*Exercise requirements*. Rewrite every line of the material, replacing "pose" with "camera" and leaving everything else unchanged.

──────── Input records

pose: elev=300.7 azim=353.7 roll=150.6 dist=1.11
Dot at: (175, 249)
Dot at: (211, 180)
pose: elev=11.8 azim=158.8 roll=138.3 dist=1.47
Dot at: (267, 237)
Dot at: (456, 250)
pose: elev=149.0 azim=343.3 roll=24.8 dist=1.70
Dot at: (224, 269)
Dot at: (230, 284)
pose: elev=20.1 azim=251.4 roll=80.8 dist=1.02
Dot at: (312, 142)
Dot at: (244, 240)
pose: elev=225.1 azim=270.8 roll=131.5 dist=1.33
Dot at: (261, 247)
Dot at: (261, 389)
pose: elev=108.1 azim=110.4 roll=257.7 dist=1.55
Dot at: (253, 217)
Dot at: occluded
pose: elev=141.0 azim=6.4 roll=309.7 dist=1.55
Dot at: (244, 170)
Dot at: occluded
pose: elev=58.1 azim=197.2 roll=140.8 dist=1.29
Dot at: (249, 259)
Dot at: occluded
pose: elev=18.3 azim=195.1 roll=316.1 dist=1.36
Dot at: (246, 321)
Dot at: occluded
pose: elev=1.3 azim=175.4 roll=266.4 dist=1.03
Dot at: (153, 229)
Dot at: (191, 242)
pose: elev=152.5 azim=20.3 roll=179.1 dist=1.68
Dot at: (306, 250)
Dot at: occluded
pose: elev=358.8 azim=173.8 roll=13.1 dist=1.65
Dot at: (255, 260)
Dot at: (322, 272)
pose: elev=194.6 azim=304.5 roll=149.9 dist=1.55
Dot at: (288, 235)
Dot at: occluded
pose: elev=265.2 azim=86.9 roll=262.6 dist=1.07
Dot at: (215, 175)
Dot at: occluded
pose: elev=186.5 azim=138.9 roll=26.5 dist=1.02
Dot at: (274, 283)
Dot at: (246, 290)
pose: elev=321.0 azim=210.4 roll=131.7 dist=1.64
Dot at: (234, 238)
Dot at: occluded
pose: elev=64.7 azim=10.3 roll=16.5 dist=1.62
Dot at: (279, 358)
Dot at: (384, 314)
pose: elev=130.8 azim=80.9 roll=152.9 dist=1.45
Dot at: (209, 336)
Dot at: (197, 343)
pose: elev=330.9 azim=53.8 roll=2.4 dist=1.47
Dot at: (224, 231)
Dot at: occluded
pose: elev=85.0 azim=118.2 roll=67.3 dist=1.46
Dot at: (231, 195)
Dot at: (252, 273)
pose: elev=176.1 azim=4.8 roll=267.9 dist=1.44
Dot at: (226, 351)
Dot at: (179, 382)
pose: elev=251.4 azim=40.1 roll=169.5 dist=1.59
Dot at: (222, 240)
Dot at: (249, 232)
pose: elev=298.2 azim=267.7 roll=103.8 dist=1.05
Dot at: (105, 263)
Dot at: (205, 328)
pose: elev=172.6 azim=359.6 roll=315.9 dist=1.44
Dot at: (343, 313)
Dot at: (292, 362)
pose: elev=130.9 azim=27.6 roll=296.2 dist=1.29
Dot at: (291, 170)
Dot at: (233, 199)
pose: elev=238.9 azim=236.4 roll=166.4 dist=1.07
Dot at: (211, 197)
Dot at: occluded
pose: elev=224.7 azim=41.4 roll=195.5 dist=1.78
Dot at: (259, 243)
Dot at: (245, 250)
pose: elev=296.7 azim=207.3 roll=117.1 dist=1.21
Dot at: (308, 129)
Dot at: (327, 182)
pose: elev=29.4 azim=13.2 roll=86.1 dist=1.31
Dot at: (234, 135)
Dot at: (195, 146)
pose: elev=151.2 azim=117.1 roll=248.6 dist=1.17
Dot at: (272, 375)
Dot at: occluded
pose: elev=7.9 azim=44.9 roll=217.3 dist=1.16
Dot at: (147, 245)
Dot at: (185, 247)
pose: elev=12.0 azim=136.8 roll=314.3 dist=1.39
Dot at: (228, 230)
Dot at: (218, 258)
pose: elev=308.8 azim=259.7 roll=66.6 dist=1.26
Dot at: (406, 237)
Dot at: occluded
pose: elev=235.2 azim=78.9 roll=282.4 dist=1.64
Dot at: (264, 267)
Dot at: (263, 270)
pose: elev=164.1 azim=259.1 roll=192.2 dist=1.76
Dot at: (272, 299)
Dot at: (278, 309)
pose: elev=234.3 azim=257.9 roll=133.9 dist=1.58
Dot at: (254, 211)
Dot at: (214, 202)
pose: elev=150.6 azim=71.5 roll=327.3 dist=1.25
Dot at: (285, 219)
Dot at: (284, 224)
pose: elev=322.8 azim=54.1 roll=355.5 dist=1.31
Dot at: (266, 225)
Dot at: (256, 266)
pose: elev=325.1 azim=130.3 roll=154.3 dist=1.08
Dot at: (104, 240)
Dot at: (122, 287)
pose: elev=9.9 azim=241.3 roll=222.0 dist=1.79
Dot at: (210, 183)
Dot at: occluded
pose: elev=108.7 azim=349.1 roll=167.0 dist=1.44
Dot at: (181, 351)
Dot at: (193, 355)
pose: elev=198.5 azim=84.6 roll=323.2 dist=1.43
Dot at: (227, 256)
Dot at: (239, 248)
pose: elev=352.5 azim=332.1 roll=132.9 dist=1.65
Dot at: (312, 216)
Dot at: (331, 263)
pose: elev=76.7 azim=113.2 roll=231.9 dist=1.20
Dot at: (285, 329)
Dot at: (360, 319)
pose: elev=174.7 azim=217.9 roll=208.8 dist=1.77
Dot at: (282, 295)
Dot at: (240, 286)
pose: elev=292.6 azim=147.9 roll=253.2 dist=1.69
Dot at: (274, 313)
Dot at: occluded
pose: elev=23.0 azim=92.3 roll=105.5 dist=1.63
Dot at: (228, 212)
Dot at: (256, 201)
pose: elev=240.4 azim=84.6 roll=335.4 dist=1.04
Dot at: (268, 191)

────────────────

*Complete answer*.
camera: elev=300.7 azim=353.7 roll=150.6 dist=1.11
Dot at: (175, 249)
Dot at: (211, 180)
camera: elev=11.8 azim=158.8 roll=138.3 dist=1.47
Dot at: (267, 237)
Dot at: (456, 250)
camera: elev=149.0 azim=343.3 roll=24.8 dist=1.70
Dot at: (224, 269)
Dot at: (230, 284)
camera: elev=20.1 azim=251.4 roll=80.8 dist=1.02
Dot at: (312, 142)
Dot at: (244, 240)
camera: elev=225.1 azim=270.8 roll=131.5 dist=1.33
Dot at: (261, 247)
Dot at: (261, 389)
camera: elev=108.1 azim=110.4 roll=257.7 dist=1.55
Dot at: (253, 217)
Dot at: occluded
camera: elev=141.0 azim=6.4 roll=309.7 dist=1.55
Dot at: (244, 170)
Dot at: occluded
camera: elev=58.1 azim=197.2 roll=140.8 dist=1.29
Dot at: (249, 259)
Dot at: occluded
camera: elev=18.3 azim=195.1 roll=316.1 dist=1.36
Dot at: (246, 321)
Dot at: occluded
camera: elev=1.3 azim=175.4 roll=266.4 dist=1.03
Dot at: (153, 229)
Dot at: (191, 242)
camera: elev=152.5 azim=20.3 roll=179.1 dist=1.68
Dot at: (306, 250)
Dot at: occluded
camera: elev=358.8 azim=173.8 roll=13.1 dist=1.65
Dot at: (255, 260)
Dot at: (322, 272)
camera: elev=194.6 azim=304.5 roll=149.9 dist=1.55
Dot at: (288, 235)
Dot at: occluded
camera: elev=265.2 azim=86.9 roll=262.6 dist=1.07
Dot at: (215, 175)
Dot at: occluded
camera: elev=186.5 azim=138.9 roll=26.5 dist=1.02
Dot at: (274, 283)
Dot at: (246, 290)
camera: elev=321.0 azim=210.4 roll=131.7 dist=1.64
Dot at: (234, 238)
Dot at: occluded
camera: elev=64.7 azim=10.3 roll=16.5 dist=1.62
Dot at: (279, 358)
Dot at: (384, 314)
camera: elev=130.8 azim=80.9 roll=152.9 dist=1.45
Dot at: (209, 336)
Dot at: (197, 343)
camera: elev=330.9 azim=53.8 roll=2.4 dist=1.47
Dot at: (224, 231)
Dot at: occluded
camera: elev=85.0 azim=118.2 roll=67.3 dist=1.46
Dot at: (231, 195)
Dot at: (252, 273)
camera: elev=176.1 azim=4.8 roll=267.9 dist=1.44
Dot at: (226, 351)
Dot at: (179, 382)
camera: elev=251.4 azim=40.1 roll=169.5 dist=1.59
Dot at: (222, 240)
Dot at: (249, 232)
camera: elev=298.2 azim=267.7 roll=103.8 dist=1.05
Dot at: (105, 263)
Dot at: (205, 328)
camera: elev=172.6 azim=359.6 roll=315.9 dist=1.44
Dot at: (343, 313)
Dot at: (292, 362)
camera: elev=130.9 azim=27.6 roll=296.2 dist=1.29
Dot at: (291, 170)
Dot at: (233, 199)
camera: elev=238.9 azim=236.4 roll=166.4 dist=1.07
Dot at: (211, 197)
Dot at: occluded
camera: elev=224.7 azim=41.4 roll=195.5 dist=1.78
Dot at: (259, 243)
Dot at: (245, 250)
camera: elev=296.7 azim=207.3 roll=117.1 dist=1.21
Dot at: (308, 129)
Dot at: (327, 182)
camera: elev=29.4 azim=13.2 roll=86.1 dist=1.31
Dot at: (234, 135)
Dot at: (195, 146)
camera: elev=151.2 azim=117.1 roll=248.6 dist=1.17
Dot at: (272, 375)
Dot at: occluded
camera: elev=7.9 azim=44.9 roll=217.3 dist=1.16
Dot at: (147, 245)
Dot at: (185, 247)
camera: elev=12.0 azim=136.8 roll=314.3 dist=1.39
Dot at: (228, 230)
Dot at: (218, 258)
camera: elev=308.8 azim=259.7 roll=66.6 dist=1.26
Dot at: (406, 237)
Dot at: occluded
camera: elev=235.2 azim=78.9 roll=282.4 dist=1.64
Dot at: (264, 267)
Dot at: (263, 270)
camera: elev=164.1 azim=259.1 roll=192.2 dist=1.76
Dot at: (272, 299)
Dot at: (278, 309)
camera: elev=234.3 azim=257.9 roll=133.9 dist=1.58
Dot at: (254, 211)
Dot at: (214, 202)
camera: elev=150.6 azim=71.5 roll=327.3 dist=1.25
Dot at: (285, 219)
Dot at: (284, 224)
camera: elev=322.8 azim=54.1 roll=355.5 dist=1.31
Dot at: (266, 225)
Dot at: (256, 266)
camera: elev=325.1 azim=130.3 roll=154.3 dist=1.08
Dot at: (104, 240)
Dot at: (122, 287)
camera: elev=9.9 azim=241.3 roll=222.0 dist=1.79
Dot at: (210, 183)
Dot at: occluded
camera: elev=108.7 azim=349.1 roll=167.0 dist=1.44
Dot at: (181, 351)
Dot at: (193, 355)
camera: elev=198.5 azim=84.6 roll=323.2 dist=1.43
Dot at: (227, 256)
Dot at: (239, 248)
camera: elev=352.5 azim=332.1 roll=132.9 dist=1.65
Dot at: (312, 216)
Dot at: (331, 263)
camera: elev=76.7 azim=113.2 roll=231.9 dist=1.20
Dot at: (285, 329)
Dot at: (360, 319)
camera: elev=174.7 azim=217.9 roll=208.8 dist=1.77
Dot at: (282, 295)
Dot at: (240, 286)
camera: elev=292.6 azim=147.9 roll=253.2 dist=1.69
Dot at: (274, 313)
Dot at: occluded
camera: elev=23.0 azim=92.3 roll=105.5 dist=1.63
Dot at: (228, 212)
Dot at: (256, 201)
camera: elev=240.4 azim=84.6 roll=335.4 dist=1.04
Dot at: (268, 191)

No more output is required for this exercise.